**EXERCISE DIRECTIONS:** Write out the part of the EMT class passage below between "Last year’s mock" and "to the hospital.", inclusive, word for word.

**TEXT PASSAGE:**
----
In this, the first high school EMT class in New Mexico—and one of only about 20 nationwide—the student victims may be pretending, but the gore sure looks real. That’s because Camargo has worked with makeup artists from the state’s Emergency Medical Services Bureau. To simulate victims’ burns, for instance, she applies warm latex, which rises as it cools, resembling blisters. The 49- year-old health teacher clearly relishes the creative process. “We’ve made some wonderful barf,” she says. Her recipe? Mandarin oranges, red food dye, and applesauce.

Students who take the EMT class, an honors elective, tend to have an interest in medical careers. Those who pass become certified to ride with fire department or ambulance crews as first responders. Observing that disasters can be paralyzing, Camargo added a culminating activity to her class two years ago: a drill that tests students’ wits in the face of crises.

Last year’s mock disaster began when the school’s welding teacher detonated two loud, but harmless, balloon bombs he’d made out of oxygen and acetylene, a smelly gas. When the EMT students arrived, they found a classroom that looked as if it had blown up, complete with groaning victims. They immediately set up flagged zones: severe casualties to red, those who could last an hour to yellow, “walking wounded” to green, and the dead to black. Working in teams, they made swift judgments about whom to treat and stabilized victims for transport to the hospital.

“I learned a lot about how I am under pressure,” says Briana Chavarillo, 18. “If I am ever in a scenario like that...I won’t freak out.” Classmate Elisha Lovato, 19, identifies a subtler lesson. During the drill, she recalls, the students ran to visibly injured victims and ignored the rantings of a seemingly unscathed one. They failed to see that her eccentric behavior indicated a lethal blood clot in the brain. “We had to learn to take a look at the entire scene quickly before acting,” she says. “You’ve got to pay attention to more than just the gory stuff.”

This year, rather than staging one major disaster, Camargo is planning spontaneous small-scale drills to catch students off-guard. Her ultimate aim? To help students adopt the motto that guides her teaching: “Semper Gumby,” or “Always Flexible.”
----
**RECORD EXTRACTS:**
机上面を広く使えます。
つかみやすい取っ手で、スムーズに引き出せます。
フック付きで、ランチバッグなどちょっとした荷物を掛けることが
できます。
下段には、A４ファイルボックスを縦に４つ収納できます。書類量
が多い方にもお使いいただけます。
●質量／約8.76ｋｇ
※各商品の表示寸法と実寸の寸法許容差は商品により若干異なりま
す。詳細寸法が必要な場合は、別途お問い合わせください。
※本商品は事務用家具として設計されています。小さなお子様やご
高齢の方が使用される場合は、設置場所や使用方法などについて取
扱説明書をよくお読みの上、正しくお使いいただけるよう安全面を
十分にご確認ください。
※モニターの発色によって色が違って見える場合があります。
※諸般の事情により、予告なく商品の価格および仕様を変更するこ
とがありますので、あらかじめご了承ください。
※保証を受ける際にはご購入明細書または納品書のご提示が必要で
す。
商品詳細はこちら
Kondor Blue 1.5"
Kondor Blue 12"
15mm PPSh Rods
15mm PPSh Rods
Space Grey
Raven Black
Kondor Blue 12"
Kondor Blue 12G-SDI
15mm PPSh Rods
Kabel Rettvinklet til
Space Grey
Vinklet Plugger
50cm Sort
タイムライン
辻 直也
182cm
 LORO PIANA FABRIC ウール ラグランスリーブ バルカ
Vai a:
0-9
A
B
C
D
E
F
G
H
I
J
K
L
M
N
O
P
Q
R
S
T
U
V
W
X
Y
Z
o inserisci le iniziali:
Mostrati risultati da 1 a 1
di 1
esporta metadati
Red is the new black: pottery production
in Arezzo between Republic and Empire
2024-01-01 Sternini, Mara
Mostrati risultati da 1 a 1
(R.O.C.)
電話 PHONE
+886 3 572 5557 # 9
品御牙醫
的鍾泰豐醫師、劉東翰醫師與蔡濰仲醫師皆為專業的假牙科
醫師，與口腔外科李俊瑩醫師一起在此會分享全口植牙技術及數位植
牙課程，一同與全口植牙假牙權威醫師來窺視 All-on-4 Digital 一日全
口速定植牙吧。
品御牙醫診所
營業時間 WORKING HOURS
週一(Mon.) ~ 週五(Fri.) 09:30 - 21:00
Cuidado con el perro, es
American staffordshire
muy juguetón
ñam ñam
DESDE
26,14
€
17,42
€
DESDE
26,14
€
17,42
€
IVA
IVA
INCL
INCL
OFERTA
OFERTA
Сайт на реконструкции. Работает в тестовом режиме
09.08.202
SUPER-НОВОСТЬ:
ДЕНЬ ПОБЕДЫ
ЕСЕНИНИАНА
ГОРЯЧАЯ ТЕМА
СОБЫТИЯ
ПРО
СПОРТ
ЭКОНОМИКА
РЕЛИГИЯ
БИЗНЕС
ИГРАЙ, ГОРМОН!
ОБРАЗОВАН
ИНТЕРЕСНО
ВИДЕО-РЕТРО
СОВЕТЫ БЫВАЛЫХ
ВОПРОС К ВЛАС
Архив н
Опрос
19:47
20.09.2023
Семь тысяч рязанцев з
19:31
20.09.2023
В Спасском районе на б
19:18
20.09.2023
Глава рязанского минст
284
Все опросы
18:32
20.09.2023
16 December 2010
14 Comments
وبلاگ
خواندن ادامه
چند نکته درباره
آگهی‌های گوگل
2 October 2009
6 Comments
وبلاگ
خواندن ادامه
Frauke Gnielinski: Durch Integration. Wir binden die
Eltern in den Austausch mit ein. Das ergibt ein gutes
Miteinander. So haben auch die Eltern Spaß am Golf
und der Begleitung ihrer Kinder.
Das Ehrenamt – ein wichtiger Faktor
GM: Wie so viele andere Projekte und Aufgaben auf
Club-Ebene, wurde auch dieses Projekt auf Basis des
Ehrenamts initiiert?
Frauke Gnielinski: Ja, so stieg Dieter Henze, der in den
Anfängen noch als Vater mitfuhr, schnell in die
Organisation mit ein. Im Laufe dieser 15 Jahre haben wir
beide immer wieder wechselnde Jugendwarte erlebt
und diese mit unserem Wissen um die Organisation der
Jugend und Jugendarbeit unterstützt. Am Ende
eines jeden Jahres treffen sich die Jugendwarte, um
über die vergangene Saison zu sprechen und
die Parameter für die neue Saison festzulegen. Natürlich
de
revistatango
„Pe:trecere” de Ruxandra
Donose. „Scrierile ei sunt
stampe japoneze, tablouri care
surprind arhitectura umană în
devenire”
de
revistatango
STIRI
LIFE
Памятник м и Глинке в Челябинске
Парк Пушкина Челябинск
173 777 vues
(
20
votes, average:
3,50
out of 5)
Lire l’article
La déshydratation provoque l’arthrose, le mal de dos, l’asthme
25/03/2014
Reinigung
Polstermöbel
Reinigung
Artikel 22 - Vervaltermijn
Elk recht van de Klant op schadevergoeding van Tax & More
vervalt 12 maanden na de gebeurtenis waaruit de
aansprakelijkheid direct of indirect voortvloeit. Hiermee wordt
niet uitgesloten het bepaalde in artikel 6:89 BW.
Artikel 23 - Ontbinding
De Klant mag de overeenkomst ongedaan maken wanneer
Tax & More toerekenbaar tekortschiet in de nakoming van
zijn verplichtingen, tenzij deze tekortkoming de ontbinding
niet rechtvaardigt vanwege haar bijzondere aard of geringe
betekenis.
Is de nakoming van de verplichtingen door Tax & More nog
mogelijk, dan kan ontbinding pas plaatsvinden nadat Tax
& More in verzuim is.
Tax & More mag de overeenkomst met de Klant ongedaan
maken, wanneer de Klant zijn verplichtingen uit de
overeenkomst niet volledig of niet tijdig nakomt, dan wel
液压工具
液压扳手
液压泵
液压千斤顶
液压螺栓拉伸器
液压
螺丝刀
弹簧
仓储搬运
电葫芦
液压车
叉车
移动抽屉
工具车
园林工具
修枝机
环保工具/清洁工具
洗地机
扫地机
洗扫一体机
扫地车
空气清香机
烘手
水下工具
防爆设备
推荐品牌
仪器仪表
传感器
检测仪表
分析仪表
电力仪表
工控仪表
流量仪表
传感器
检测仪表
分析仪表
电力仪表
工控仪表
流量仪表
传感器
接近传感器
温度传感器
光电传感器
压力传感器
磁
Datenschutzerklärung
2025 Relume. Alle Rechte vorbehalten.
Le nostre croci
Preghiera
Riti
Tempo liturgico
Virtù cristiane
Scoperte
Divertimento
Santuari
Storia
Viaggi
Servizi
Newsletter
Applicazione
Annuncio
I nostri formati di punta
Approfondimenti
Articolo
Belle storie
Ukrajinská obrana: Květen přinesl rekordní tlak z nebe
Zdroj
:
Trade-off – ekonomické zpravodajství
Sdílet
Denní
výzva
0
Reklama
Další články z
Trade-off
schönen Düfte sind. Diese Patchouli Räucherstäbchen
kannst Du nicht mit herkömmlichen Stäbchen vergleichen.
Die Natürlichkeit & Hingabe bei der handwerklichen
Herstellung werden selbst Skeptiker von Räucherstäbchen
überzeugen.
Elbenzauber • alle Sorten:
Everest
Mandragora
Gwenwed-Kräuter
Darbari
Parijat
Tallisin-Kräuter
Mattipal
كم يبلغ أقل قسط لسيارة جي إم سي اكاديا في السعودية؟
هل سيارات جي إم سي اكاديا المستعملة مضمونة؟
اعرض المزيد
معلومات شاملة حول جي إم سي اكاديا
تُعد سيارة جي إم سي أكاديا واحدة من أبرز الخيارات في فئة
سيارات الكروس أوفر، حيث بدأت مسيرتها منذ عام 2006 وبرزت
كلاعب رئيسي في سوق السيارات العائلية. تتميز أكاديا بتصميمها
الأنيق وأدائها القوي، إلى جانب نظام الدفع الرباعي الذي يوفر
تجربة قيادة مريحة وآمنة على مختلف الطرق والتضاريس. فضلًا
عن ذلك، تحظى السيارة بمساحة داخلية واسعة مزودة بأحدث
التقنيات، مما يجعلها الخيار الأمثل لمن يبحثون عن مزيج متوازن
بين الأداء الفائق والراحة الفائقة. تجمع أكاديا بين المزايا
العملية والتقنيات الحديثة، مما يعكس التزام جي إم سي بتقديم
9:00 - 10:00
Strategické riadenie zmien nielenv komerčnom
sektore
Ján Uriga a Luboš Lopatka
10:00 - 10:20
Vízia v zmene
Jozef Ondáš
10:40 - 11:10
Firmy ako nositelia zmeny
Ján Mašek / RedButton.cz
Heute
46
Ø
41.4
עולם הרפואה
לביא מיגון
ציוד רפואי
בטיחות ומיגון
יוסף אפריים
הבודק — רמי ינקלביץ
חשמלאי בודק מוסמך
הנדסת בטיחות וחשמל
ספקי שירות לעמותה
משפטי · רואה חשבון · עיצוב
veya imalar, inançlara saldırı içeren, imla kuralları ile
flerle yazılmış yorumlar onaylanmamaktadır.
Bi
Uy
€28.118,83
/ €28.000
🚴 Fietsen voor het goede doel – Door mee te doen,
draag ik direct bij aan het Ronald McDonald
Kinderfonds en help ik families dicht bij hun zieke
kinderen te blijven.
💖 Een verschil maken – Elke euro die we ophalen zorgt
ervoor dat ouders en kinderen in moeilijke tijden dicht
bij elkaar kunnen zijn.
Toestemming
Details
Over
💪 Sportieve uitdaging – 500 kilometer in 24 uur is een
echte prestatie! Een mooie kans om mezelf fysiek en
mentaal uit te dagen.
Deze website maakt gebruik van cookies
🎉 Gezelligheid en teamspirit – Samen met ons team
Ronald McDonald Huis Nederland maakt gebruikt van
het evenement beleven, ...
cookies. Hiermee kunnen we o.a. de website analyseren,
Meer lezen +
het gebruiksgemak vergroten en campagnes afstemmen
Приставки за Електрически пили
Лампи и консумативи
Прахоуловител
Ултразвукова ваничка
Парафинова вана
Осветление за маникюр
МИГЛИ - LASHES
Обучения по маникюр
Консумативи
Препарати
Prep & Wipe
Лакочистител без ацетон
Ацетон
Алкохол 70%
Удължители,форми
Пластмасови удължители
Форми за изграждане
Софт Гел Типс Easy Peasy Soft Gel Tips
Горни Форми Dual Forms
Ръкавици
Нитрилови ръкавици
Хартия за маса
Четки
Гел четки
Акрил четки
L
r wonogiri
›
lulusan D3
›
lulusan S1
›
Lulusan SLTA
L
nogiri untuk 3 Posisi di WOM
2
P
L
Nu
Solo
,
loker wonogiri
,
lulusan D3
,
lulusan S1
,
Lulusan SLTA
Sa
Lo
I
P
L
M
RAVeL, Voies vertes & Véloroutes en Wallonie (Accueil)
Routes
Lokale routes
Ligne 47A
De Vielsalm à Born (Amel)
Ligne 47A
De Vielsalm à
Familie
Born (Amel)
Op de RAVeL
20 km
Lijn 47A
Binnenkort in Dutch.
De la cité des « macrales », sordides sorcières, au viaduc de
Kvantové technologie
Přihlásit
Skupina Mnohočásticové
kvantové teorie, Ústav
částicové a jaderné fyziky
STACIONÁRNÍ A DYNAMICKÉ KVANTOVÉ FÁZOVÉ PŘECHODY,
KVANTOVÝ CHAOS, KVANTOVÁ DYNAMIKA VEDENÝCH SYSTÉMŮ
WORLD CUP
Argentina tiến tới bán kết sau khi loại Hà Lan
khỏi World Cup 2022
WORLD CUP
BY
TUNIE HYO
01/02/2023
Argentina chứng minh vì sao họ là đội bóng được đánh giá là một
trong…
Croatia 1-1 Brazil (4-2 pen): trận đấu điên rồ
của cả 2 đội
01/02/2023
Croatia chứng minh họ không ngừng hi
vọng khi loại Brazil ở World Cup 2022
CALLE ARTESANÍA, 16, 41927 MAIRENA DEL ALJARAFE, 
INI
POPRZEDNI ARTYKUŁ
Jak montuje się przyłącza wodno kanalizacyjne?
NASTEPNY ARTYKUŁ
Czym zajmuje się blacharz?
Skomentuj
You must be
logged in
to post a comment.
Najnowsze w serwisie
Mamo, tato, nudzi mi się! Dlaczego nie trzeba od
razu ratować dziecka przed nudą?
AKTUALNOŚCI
----
**RESULT BELOW:**
Last year’s mock disaster began when the school’s welding teacher detonated two loud, but harmless, balloon bombs he’d made out of oxygen and acetylene, a smelly gas. When the EMT students arrived, they found a classroom that looked as if it had blown up, complete with groaning victims. They immediately set up flagged zones: severe casualties to red, those who could last an hour to yellow, “walking wounded” to green, and the dead to black. Working in teams, they made swift judgments about whom to treat and stabilized victims for transport to the hospital.